THE PROBLEM: Only the lines below from the one containing "Handwerkliche Perfektion, kosmische" through the one containing "Nuestra recomendación es" belong in the answer, set down exactly, with the pictures left out.

EXTRACTED MATERIAL section start

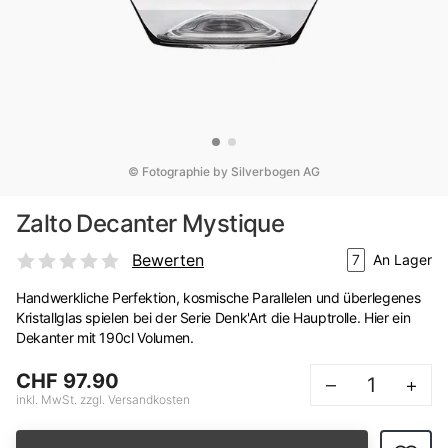
© Fotographie by Silverbogen AG
Zalto Decanter Mystique
Bewerten
7
An Lager
Handwerkliche Perfektion, kosmische Parallelen und überlegenes
Kristallglas spielen bei der Serie Denk'Art die Hauptrolle. Hier ein
Dekanter mit 190cl Volumen.
CHF 97.90
–
+
inkl. MwSt. zzgl. Versandkosten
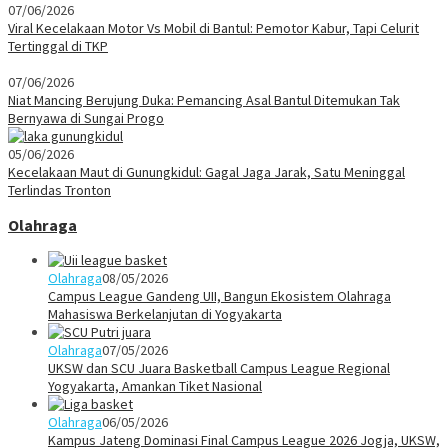
07/06/2026
Viral Kecelakaan Motor Vs Mobil di Bantul: Pemotor Kabur, Tapi Celurit
Tertinggal di TKP
07/06/2026
Niat Mancing Berujung Duka: Pemancing Asal Bantul Ditemukan Tak
Bernyawa di Sungai Progo
05/06/2026
Kecelakaan Maut di Gunungkidul: Gagal Jaga Jarak, Satu Meninggal
Terlindas Tronton
Olahraga
Olahraga
08/05/2026
Campus League Gandeng UII, Bangun Ekosistem Olahraga
Mahasiswa Berkelanjutan di Yogyakarta
Olahraga
07/05/2026
UKSW dan SCU Juara Basketball Campus League Regional
Yogyakarta, Amankan Tiket Nasional
Olahraga
06/05/2026
Kampus Jateng Dominasi Final Campus League 2026 Jogja, UKSW,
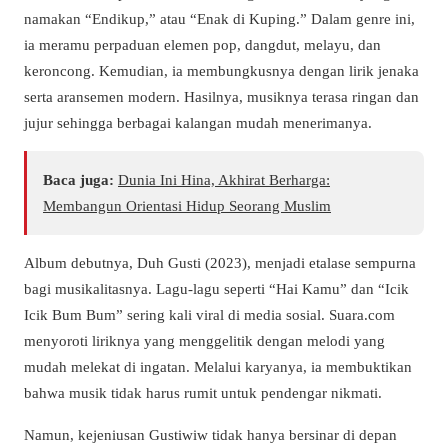
namakan “Endikup,” atau “Enak di Kuping.” Dalam genre ini,
ia meramu perpaduan elemen pop, dangdut, melayu, dan
keroncong. Kemudian, ia membungkusnya dengan lirik jenaka
serta aransemen modern. Hasilnya, musiknya terasa ringan dan
jujur sehingga berbagai kalangan mudah menerimanya.
Baca juga:
Dunia Ini Hina, Akhirat Berharga:
Membangun Orientasi Hidup Seorang Muslim
Album debutnya,
Duh Gusti
(2023), menjadi etalase sempurna
bagi musikalitasnya. Lagu-lagu seperti “Hai Kamu” dan “Icik
Icik Bum Bum” sering kali viral di media sosial. Suara.com
menyoroti liriknya yang menggelitik dengan melodi yang
mudah melekat di ingatan. Melalui karyanya, ia membuktikan
bahwa musik tidak harus rumit untuk pendengar nikmati.
Namun, kejeniusan Gustiwiw tidak hanya bersinar di depan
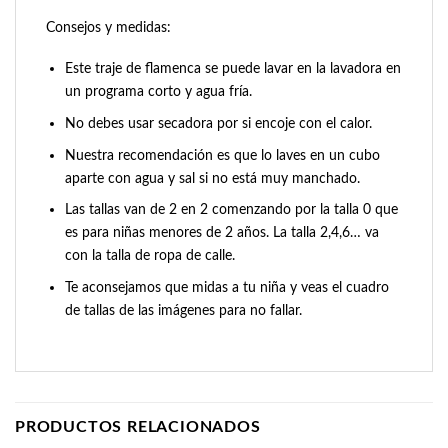
Consejos y medidas:
Este traje de flamenca se puede lavar en la lavadora en
un programa corto y agua fría.
No debes usar secadora por si encoje con el calor.
Nuestra recomendación es que lo laves en un cubo
aparte con agua y sal si no está muy manchado.
Las tallas van de 2 en 2 comenzando por la talla 0 que
es para niñas menores de 2 años. La talla 2,4,6… va
con la talla de ropa de calle.
Te aconsejamos que midas a tu niña y veas el cuadro
de tallas de las imágenes para no fallar.
PRODUCTOS RELACIONADOS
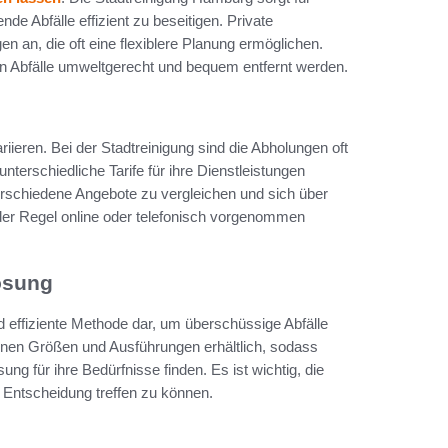
de Abfälle effizient zu beseitigen. Private
an, die oft eine flexiblere Planung ermöglichen.
n Abfälle umweltgerecht und bequem entfernt werden.
riieren. Bei der Stadtreinigung sind die Abholungen oft
terschiedliche Tarife für ihre Dienstleistungen
erschiedene Angebote zu vergleichen und sich über
der Regel online oder telefonisch vorgenommen
Lösung
nd effiziente Methode dar, um überschüssige Abfälle
enen Größen und Ausführungen erhältlich, sodass
 für ihre Bedürfnisse finden. Es ist wichtig, die
 Entscheidung treffen zu können.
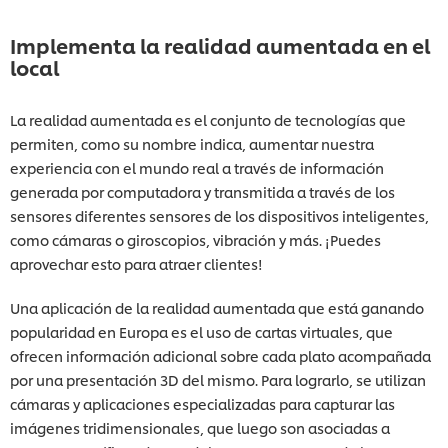
Implementa la realidad aumentada en el
local
La realidad aumentada es el conjunto de tecnologías que
permiten, como su nombre indica, aumentar nuestra
experiencia con el mundo real a través de información
generada por computadora y transmitida a través de los
sensores diferentes sensores de los dispositivos inteligentes,
como cámaras o giroscopios, vibración y más. ¡Puedes
aprovechar esto para atraer clientes!
Una aplicación de la realidad aumentada que está ganando
popularidad en Europa es el uso de cartas virtuales, que
ofrecen información adicional sobre cada plato acompañada
por una presentación 3D del mismo. Para lograrlo, se utilizan
cámaras y aplicaciones especializadas para capturar las
imágenes tridimensionales, que luego son asociadas a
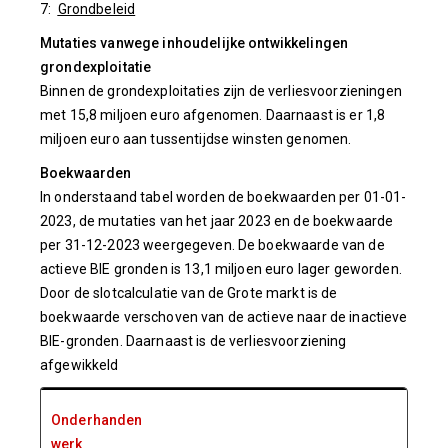
7:
Grondbeleid
Mutaties vanwege inhoudelijke ontwikkelingen
grondexploitatie
Binnen de grondexploitaties zijn de verliesvoorzieningen
met 15,8 miljoen euro afgenomen. Daarnaast is er 1,8
miljoen euro aan tussentijdse winsten genomen.
Boekwaarden
In onderstaand tabel worden de boekwaarden per 01-01-
2023, de mutaties van het jaar 2023 en de boekwaarde
per 31-12-2023 weergegeven. De boekwaarde van de
actieve BIE gronden is 13,1 miljoen euro lager geworden.
Door de slotcalculatie van de Grote markt is de
boekwaarde verschoven van de actieve naar de inactieve
BIE-gronden. Daarnaast is de verliesvoorziening
afgewikkeld
Onderhanden
werk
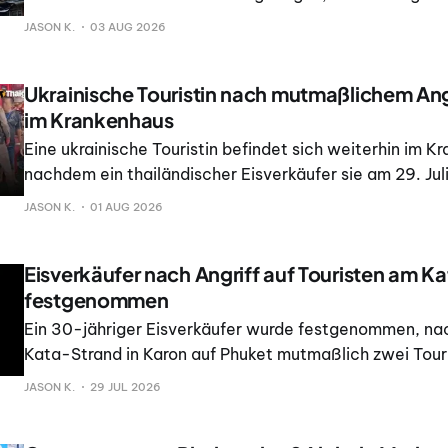
Gebäude zerstört, berichtete The Bangkok Post. The
JASON K.
03 AUG 2026
berichtete, dass keine Verletzten oder Todesopfer ge
Ukrainische Touristin nach mutmaßlichem Angr
im Krankenhaus
Eine ukrainische Touristin befindet sich weiterhin im K
nachdem ein thailändischer Eisverkäufer sie am 29. Jul
Kata Beach mutmaßlich angegriffen haben soll, wie Th
JASON K.
01 AUG 2026
berichtete.
Eisverkäufer nach Angriff auf Touristen am K
festgenommen
Ein 30-jähriger Eisverkäufer wurde festgenommen, n
Kata-Strand in Karon auf Phuket mutmaßlich zwei Tour
hatte, teilte die Polizei von Karon mit.
JASON K.
29 JUL 2026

EXTRACTED MATERIAL section end

ANSWER TO THE EXERCISE:
Handwerkliche Perfektion, kosmische Parallelen und überlegenes
Kristallglas spielen bei der Serie Denk'Art die Hauptrolle. Hier ein
Dekanter mit 190cl Volumen.
CHF 97.90
–
+
inkl. MwSt. zzgl. Versandkosten
07/06/2026
Viral Kecelakaan Motor Vs Mobil di Bantul: Pemotor Kabur, Tapi Celurit
Tertinggal di TKP
07/06/2026
Niat Mancing Berujung Duka: Pemancing Asal Bantul Ditemukan Tak
Bernyawa di Sungai Progo
05/06/2026
Kecelakaan Maut di Gunungkidul: Gagal Jaga Jarak, Satu Meninggal
Terlindas Tronton
Olahraga
Olahraga
08/05/2026
Campus League Gandeng UII, Bangun Ekosistem Olahraga
Mahasiswa Berkelanjutan di Yogyakarta
Olahraga
07/05/2026
UKSW dan SCU Juara Basketball Campus League Regional
Yogyakarta, Amankan Tiket Nasional
Olahraga
06/05/2026
Kampus Jateng Dominasi Final Campus League 2026 Jogja, UKSW,
namakan “Endikup,” atau “Enak di Kuping.” Dalam genre ini,
ia meramu perpaduan elemen pop, dangdut, melayu, dan
keroncong. Kemudian, ia membungkusnya dengan lirik jenaka
serta aransemen modern. Hasilnya, musiknya terasa ringan dan
jujur sehingga berbagai kalangan mudah menerimanya.
Baca juga:
Dunia Ini Hina, Akhirat Berharga:
Membangun Orientasi Hidup Seorang Muslim
Album debutnya,
Duh Gusti
(2023), menjadi etalase sempurna
bagi musikalitasnya. Lagu-lagu seperti “Hai Kamu” dan “Icik
Icik Bum Bum” sering kali viral di media sosial. Suara.com
menyoroti liriknya yang menggelitik dengan melodi yang
mudah melekat di ingatan. Melalui karyanya, ia membuktikan
bahwa musik tidak harus rumit untuk pendengar nikmati.
Namun, kejeniusan Gustiwiw tidak hanya bersinar di depan
Consejos y medidas:
Este traje de flamenca se puede lavar en la lavadora en
un programa corto y agua fría.
No debes usar secadora por si encoje con el calor.
Nuestra recomendación es que lo laves en un cubo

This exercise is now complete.